FileNotFoundError
langchain_community.document_loaders.pdf.PyPDFLoader: FileNotFoundError: [Errno 2] No such file or directory
Stack trace
FileNotFoundError: [Errno 2] No such file or directory: '/path/to/document.pdf'
File "/usr/local/lib/python3.11/site-packages/langchain_community/document_loaders/pdf.py", line 45, in load
with open(self.file_path, 'rb') as f:
FileNotFoundError: [Errno 2] No such file or directory: '/path/to/document.pdf' Why it happens
PyPDFLoader attempts to open a PDF file at the specified path using Python's open() function. If the path doesn't exist, is misspelled, uses a relative path that doesn't resolve from the current working directory, or the file was moved/deleted between script start and load time, Python raises FileNotFoundError. This is especially common when mixing absolute and relative paths, or when running scripts from different directories than expected.
Detection
Before calling loader.load(), verify the file exists using os.path.exists(file_path) or pathlib.Path(file_path).is_file(). Log the working directory and resolved absolute path to catch path resolution issues early in your pipeline.
Causes & fixes
Using a relative file path when the current working directory is different from the script location
Use an absolute path constructed from __file__: from pathlib import Path; pdf_path = Path(__file__).parent / 'documents' / 'file.pdf'
File path contains a typo or the file doesn't exist at that location
Verify the path exists before loading: if not Path(pdf_path).is_file(): raise FileNotFoundError(f'PDF not found at {pdf_path}')
File is located in a different directory (e.g., data/ or downloads/) but path assumes it's in the current directory
Use absolute paths or construct paths relative to the script: pdf_path = Path(__file__).parent / 'data' / 'documents' / 'file.pdf'
Running the script from a different directory than where the relative path assumes (e.g., from project root vs subdirectory)
Use os.chdir() to set working directory explicitly, or always use absolute paths: os.chdir(Path(__file__).parent); loader = PyPDFLoader('./documents/file.pdf')
Code: broken vs fixed
import os
from langchain_community.document_loaders import PyPDFLoader
# BROKEN: relative path that fails if working directory is wrong
loader = PyPDFLoader('documents/report.pdf') # FileNotFoundError if not run from correct dir
docs = loader.load()
print(f'Loaded {len(docs)} pages') import os
from pathlib import Path
from langchain_community.document_loaders import PyPDFLoader
# FIXED: absolute path using __file__ — works from any directory
script_dir = Path(__file__).parent
pdf_path = script_dir / 'documents' / 'report.pdf'
# Verify file exists before loading
if not pdf_path.is_file():
raise FileNotFoundError(f'PDF not found at {pdf_path}')

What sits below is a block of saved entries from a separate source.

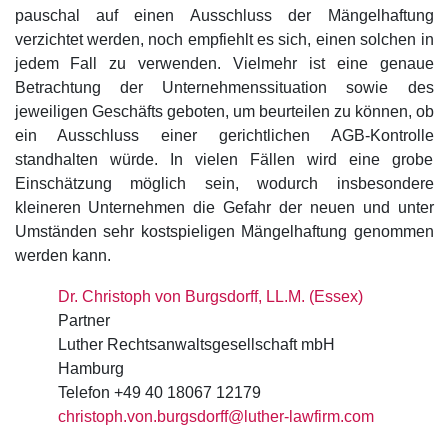
pauschal auf einen Ausschluss der Mängelhaftung
verzichtet werden, noch empfiehlt es sich, einen solchen in
jedem Fall zu verwenden. Vielmehr ist eine genaue
Betrachtung der Unternehmenssituation sowie des
jeweiligen Geschäfts geboten, um beurteilen zu können, ob
ein Ausschluss einer gerichtlichen AGB-Kontrolle
standhalten würde. In vielen Fällen wird eine grobe
Einschätzung möglich sein, wodurch insbesondere
kleineren Unternehmen die Gefahr der neuen und unter
Umständen sehr kostspieligen Mängelhaftung genommen
werden kann.
Dr. Christoph von Burgsdorff, LL.M. (Essex)
Partner
Luther Rechtsanwaltsgesellschaft mbH
Hamburg
Telefon +49 40 18067 12179
christoph.von.burgsdorff@luther-lawfirm.com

loader = PyPDFLoader(str(pdf_path))
docs = loader.load()
print(f'Loaded {len(docs)} pages from {pdf_path}') Workaround
If you can't immediately fix the path resolution, use try/except to catch FileNotFoundError, log the attempted path and current working directory for debugging, then check sys.argv[0] or os.getcwd() to understand where the script is actually running from. Alternatively, accept the PDF path as a command-line argument: pdf_path = sys.argv[1] if len(sys.argv) > 1 else 'documents/report.pdf'
Prevention
Always use absolute paths derived from __file__ for file operations in Python packages and command-line tools. For web applications, accept file paths as configuration (environment variables or config files) rather than hardcoding them. For data pipelines, make the input file path an explicit parameter (function argument or CLI flag) rather than assuming a fixed location.